American R&B singer, guitarist and songwriter (1926–1994)

Daniel Dorsey "Danny" Overbea (January 3, 1926 – May 11, 1994) was an American rhythm and blues singer, guitarist and songwriter, best known for his songs "Train, Train, Train" and "Forty Cups of Coffee", which he wrote and recorded in the early 1950s.

==Life and career==
He was born in Philadelphia, but grew up on the South Side of Chicago where he learned guitar while at DuSable High School. After serving with the military, he started a professional career as a musician in 1946, initially with the Three Earls in Cleveland, Ohio, before launching a solo career. After returning to Chicago he made his first recording in 1950, as guest vocalist on saxophonist Eddie Chamblee's "Every Shut Eye Ain't Sleep". He signed as a solo artist to Premium Records, and released his first single, "Contrary Mary", in early 1951. He became a popular club performer, noted for his guitar skills while performing splits, playing behind his back, and with his teeth, many such moves emulating T-Bone Walker (and later adopted by Jimi Hendrix).

In 1952, he was spotted by radio DJ Al Benson, who arranged for him to be signed by Chess Records. His first and most successful record for the company, "Train, Train, Train", his own composition, was issued on the Checker subsidiary label in early 1953 and reached number 7 on the Billboard R&B chart. The song was covered by Buddy Morrow, whose version on RCA Victor reached number 28 on the pop chart.

Overbea became a favorite of leading DJ Alan Freed and appeared on some of Freed's shows as well as maintaining a performing schedule in Chicago clubs. On his second Checker single, "Forty Cups of Coffee", he was backed by the King Kolax Orchestra.

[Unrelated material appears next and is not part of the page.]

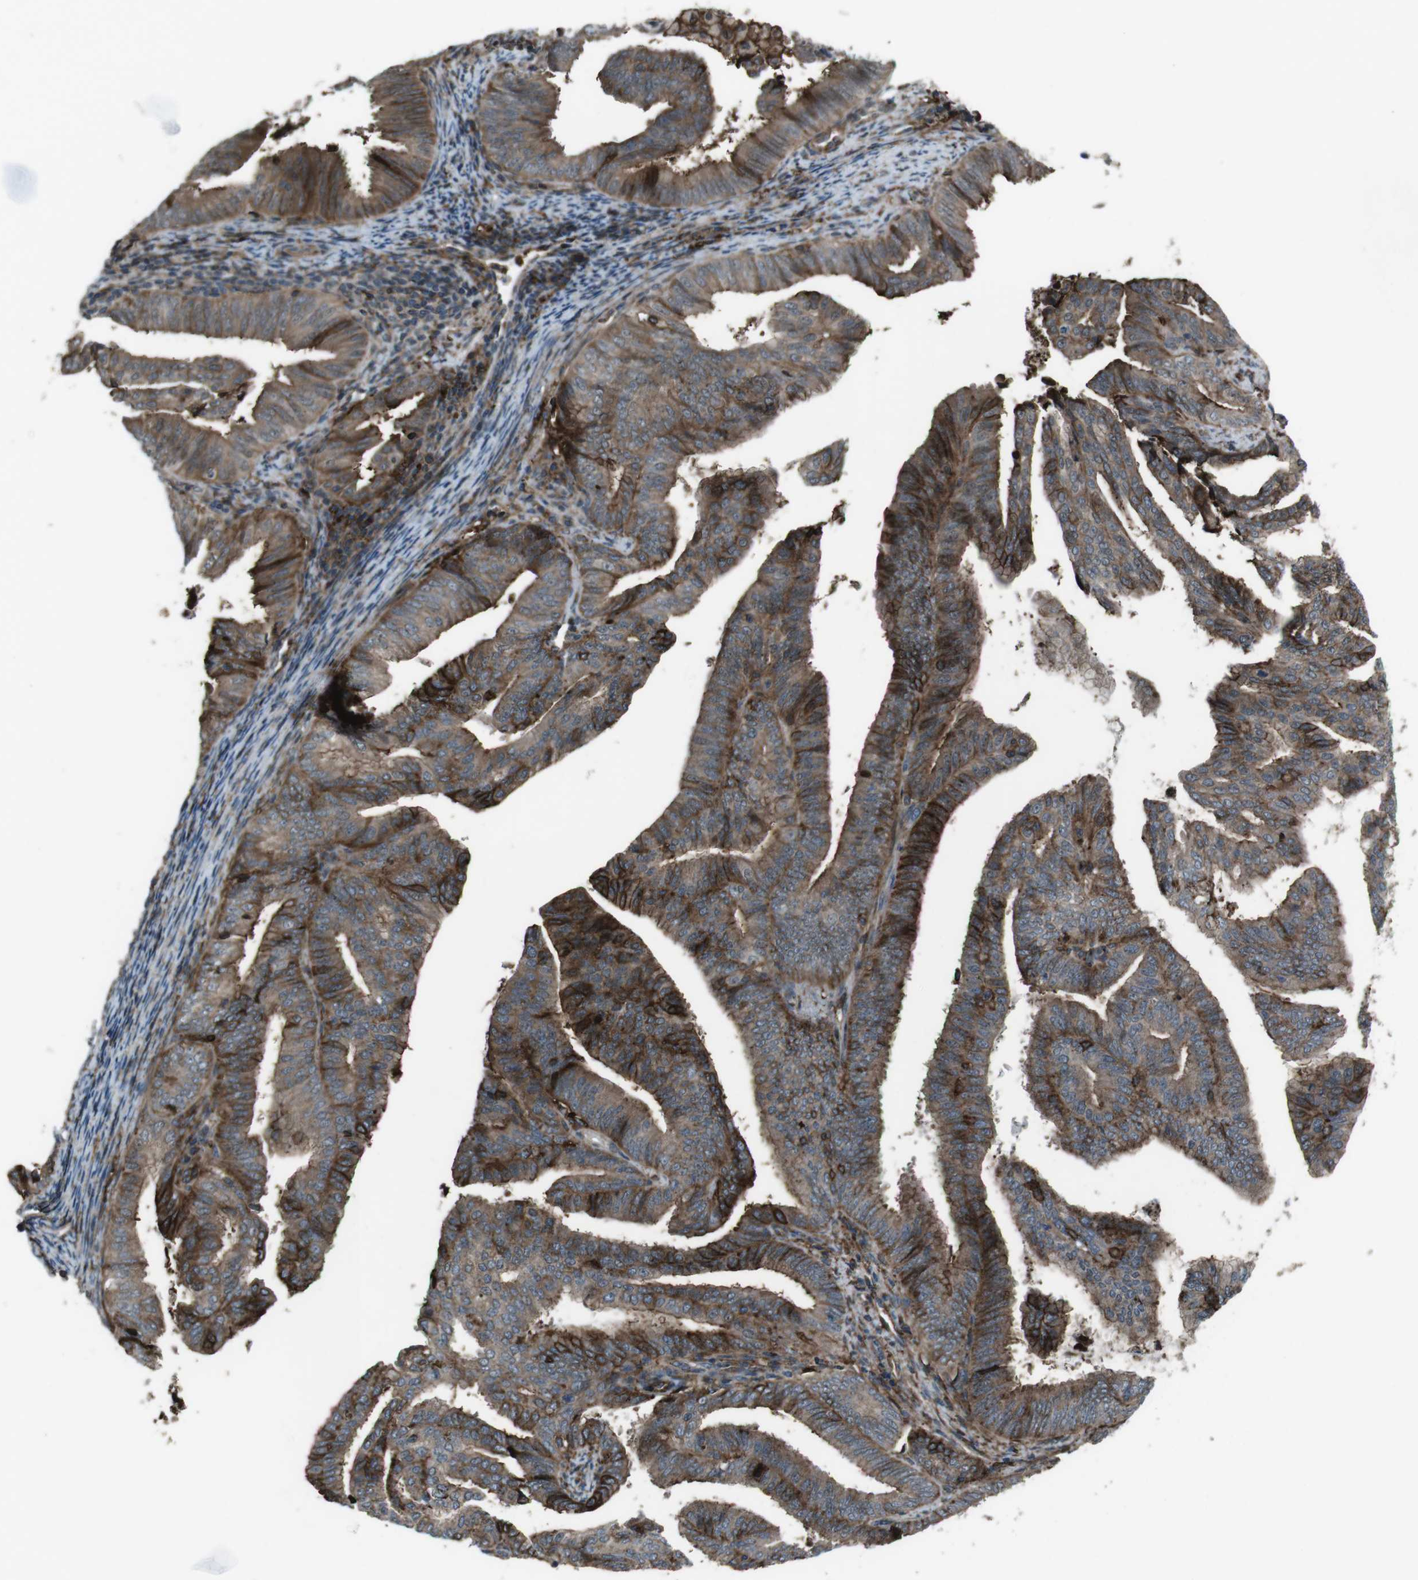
{"staining": {"intensity": "moderate", "quantity": ">75%", "location": "cytoplasmic/membranous"}, "tissue": "endometrial cancer", "cell_type": "Tumor cells", "image_type": "cancer", "snomed": [{"axis": "morphology", "description": "Adenocarcinoma, NOS"}, {"axis": "topography", "description": "Endometrium"}], "caption": "Immunohistochemistry (IHC) micrograph of neoplastic tissue: endometrial cancer (adenocarcinoma) stained using immunohistochemistry shows medium levels of moderate protein expression localized specifically in the cytoplasmic/membranous of tumor cells, appearing as a cytoplasmic/membranous brown color.", "gene": "GDF10", "patient": {"sex": "female", "age": 58}}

A cover version by Ella Mae Morse reached number 26 on the pop chart, and the song was recorded by Bill Haley in 1956. According to AllMusic, Overbea's first two Checker records were "essentially rock ‘n’ roll songs before the concept of ‘rock ‘n’ roll’ had even emerged."

His later records for Checker were less successful, and he interspersed his rockier recordings with ballads in the style of Billy Eckstine, such as "Sorrento", which he sang in Italian, "You're Mine" (also recorded by The Flamingos), and "A Toast to Lovers". He continued to tour, with Dinah Washington and others, and performed on Alan Freed's shows including the week-long Easter Jubilee of Stars in Brooklyn in April 1955. After several singles on Checker, Overbea moved in 1956 to the Argo label, another Chess subsidiary specifically established to market pop music. However, his Argo recordings were not commercially successful, and he left in 1957. He then recorded for Federal Records in Cincinnati, until 1959, but again with little success. His last known recordings were for the Apex label in Chicago.

Overbea continued to perform occasionally in Chicago clubs until the 1970s. He died in Chicago in 1994, aged 68.